Cole nodded, but he was starting to get worried, and not about the Warre
ns. “They might not’ve been told about the train’s early arrival like we were,” he said, then voiced his sudden unease: “What happens if she don’t agree?”
“Why wouldn’t she?”
“Yeah, but what if she don’t?” Cole repeated.
“Pa said one way or the other, she comes home with us. We’ll do what we have to do.”
“Pa didn’t figure on every eye in town being on her when he said that. You want to end up in jail?”
“How ’bout we just talk to her first ’fore you try to jump over all these obstacles we ain’t run into yet?”
—
In the middle of the street, Tiffany finally managed to stop sneezing long enough to glare at the two cowboys who’d stirred up the cloud of dust she was choking on. But it wasn’t really their fault, they’d merely ridden past her rather quickly, then come to a tearing halt nearby, which could well have been her fault.

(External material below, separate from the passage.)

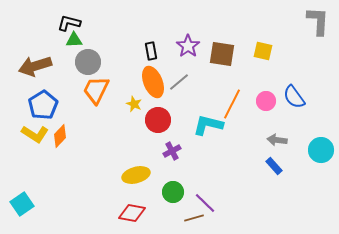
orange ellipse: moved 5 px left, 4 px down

Anna had already pointed out that they were causing something of a sensation in the town, which was why they’d been hurrying across the street to get out of sight inside the hotel. People had been coming out of stores to look at them, leaning over balconies, pointing fingers. Tiffany was a little surprised to see so many women dressed plainly in homespun clothes and so many men in work clothes wearing guns. High fashion had obviously not traveled this far west, but did Nashart get so few visitors that the sight of two strangers would cause such a stir?
Tiffany put a handkerchief to her nose and kept it there. One more thing to hate about the West. Dust. It settled on her clothes, discoloring them, and it made her sneeze. It was controllable in the city, but how did they control it here with their dirt streets?
“I only wanted to change out of these clothes we’ve been wearing for days, but now I need a bath, too,” she complained to Anna.
“You actually think you’ll find one here?”
Tiffany turned to stare at the maid aghast, only to find Anna pointing at a sign farther down the street: TIDWELL’S BATHHOUSE, HOT WATER AND SOAP.